Zee berkata, “Lo nggak perlu khawatir sama gue.”
“Ko bisa tau?”
“Dari raut wajah lo.”
Sekejap kemudian penjual ayam bakar
itu datang membawakan segelas air putih dan beberapa tisu basah. Melihat ada
pembeli, penjual ayam bakar itu pamit pada Zee dan Hanggini. Hanggini terkejut
karena tiba-tiba Zee memberikan tisu basah itu pada Hanggini lalu berkata, “Lo
bisa ngobatin kan?”
“Lo mau gue ngobatin luka lo?”
“Kan gue udah sempet bilang kalo gue
mau ada di samping lo. Itu artinya lo juga harus ada di samping gue.”

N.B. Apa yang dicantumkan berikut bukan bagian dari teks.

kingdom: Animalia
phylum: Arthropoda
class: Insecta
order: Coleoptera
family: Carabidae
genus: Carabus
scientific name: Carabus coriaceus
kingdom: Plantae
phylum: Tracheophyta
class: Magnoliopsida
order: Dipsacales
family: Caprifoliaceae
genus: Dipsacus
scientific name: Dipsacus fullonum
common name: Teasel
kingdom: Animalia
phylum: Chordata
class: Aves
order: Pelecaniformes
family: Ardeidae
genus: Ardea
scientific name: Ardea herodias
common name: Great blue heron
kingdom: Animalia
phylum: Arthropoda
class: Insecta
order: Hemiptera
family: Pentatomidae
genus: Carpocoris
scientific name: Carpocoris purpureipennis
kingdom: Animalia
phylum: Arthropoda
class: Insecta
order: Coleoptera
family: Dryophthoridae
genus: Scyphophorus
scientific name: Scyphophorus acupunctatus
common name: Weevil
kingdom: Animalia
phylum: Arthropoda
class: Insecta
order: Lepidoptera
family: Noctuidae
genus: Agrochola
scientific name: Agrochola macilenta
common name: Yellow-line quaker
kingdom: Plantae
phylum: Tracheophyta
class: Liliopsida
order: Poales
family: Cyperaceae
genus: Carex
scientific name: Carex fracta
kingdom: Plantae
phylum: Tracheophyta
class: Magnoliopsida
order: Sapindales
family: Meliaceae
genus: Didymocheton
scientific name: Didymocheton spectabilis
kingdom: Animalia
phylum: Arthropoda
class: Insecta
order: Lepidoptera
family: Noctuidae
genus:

Jantung Hanggini terpompa lebih
cepat mendengar apa yang Zee lontarkan. Kehangatan yang menjalar di antara
keduanya mengalahkan dinginnya malam. Wajah keduanya saling mendekat tanpa
mereka sadari. Sekilas kemudian kedua jadi salah tingkah saat penjual ayam
bakar itu datang dan berkata, “Zril, lo
masih belum tau siapa tuh para preman?”
Zee yang masih salah tingkah
menggelengkan kepala. Mendapati Zee dan Hanggini terlihat aneh, penjual ayam
bakar itu bertanya, “Kalian nggak apa-apa?”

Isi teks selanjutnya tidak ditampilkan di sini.